## Yapılacaklar:
1 > Faiz politikası üzerine yazıya göre, Merkez Bankası'nın faiz kararıyla ilgili eskiden dile getirilen tek seçenek neydi?
2 > Faiz politikası üzerine yazıda "Ekonomik politika mı, politik" sözleriyle başlayıp "asıl meseleye gelelim." sözleriyle biten bölümü hiç değiştirmeden tekrarlayın.

==== Belge Metni ====

Ekonomik politika mı, politik ekonomi mi?..

 

Merkez Bankası’nın faiz kararıyla alakalı eskiden tek seçenek var iken, son iki aydır seçenek sayısı yükseldi. Eskiden “sabit tutacak” denilirken, şimdi “100, 75, 50” baz puan indirecek şeklinde seçenekler oluştu. Faiz indirmek bu şartlar altında arzu edilen sonuçları oluşturmuyor ancak faizi yükselterek dengeyi sağlayacak şartları çoktan geride bıraktık. Bu sebeple açıklanan karar ile ilgili yorum yapmayı zaman kaybı olarak değerlendiriyorum. Şimdi asıl meseleye gelelim.

Faiz indirimi büyümenin zora girmesi karşısında bir tedbir olabilir mi? Hem yüksek enflasyon hem de büyüme zorluğu yaşanırken ne yapılması lazım? Böyle sorular sorulduğu zaman, birçok uzman hemen teknik cevaba geçiyor. Hâlbuki ekonomik zorluklara neden müdahale edilmesi gerektiği ilaç önermekten çok daha önemli.

==== Mevcut Veriler ====

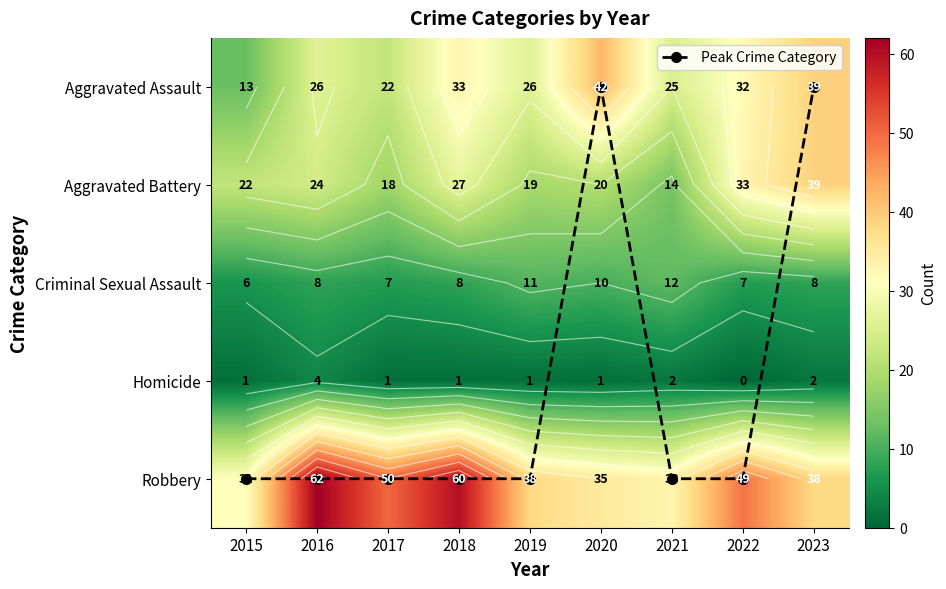

Where is Peak Crime Category nearest to the value 2?

2015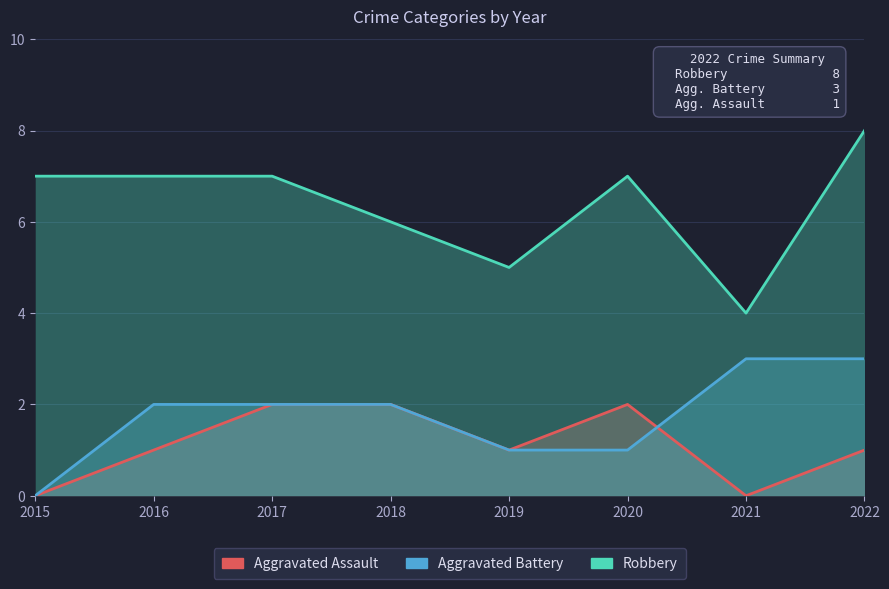

What is the value of the Aggravated Assault point at the 5th from the left?

1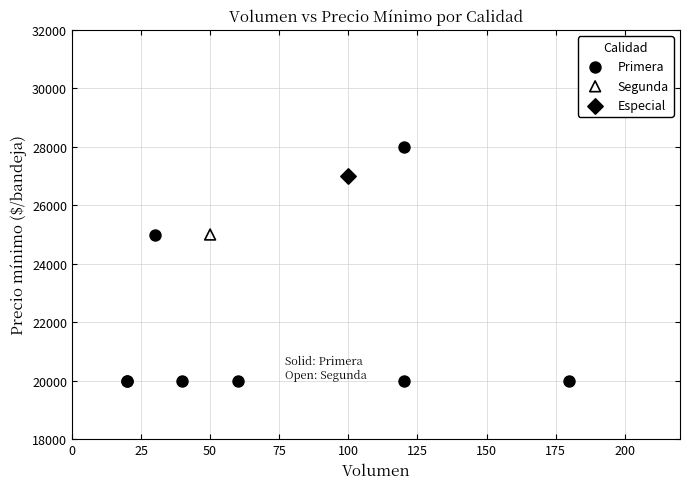

What are all the series names shown in the legend?

Primera, Segunda, Especial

====

## Sıralı Çözümler:
1 > Faizi sabit tutacağı.

2 >
Ekonomik politika mı, politik ekonomi mi?..

 

Merkez Bankası’nın faiz kararıyla alakalı eskiden tek seçenek var iken, son iki aydır seçenek sayısı yükseldi. Eskiden “sabit tutacak” denilirken, şimdi “100, 75, 50” baz puan indirecek şeklinde seçenekler oluştu. Faiz indirmek bu şartlar altında arzu edilen sonuçları oluşturmuyor ancak faizi yükselterek dengeyi sağlayacak şartları çoktan geride bıraktık. Bu sebeple açıklanan karar ile ilgili yorum yapmayı zaman kaybı olarak değerlendiriyorum. Şimdi asıl meseleye gelelim.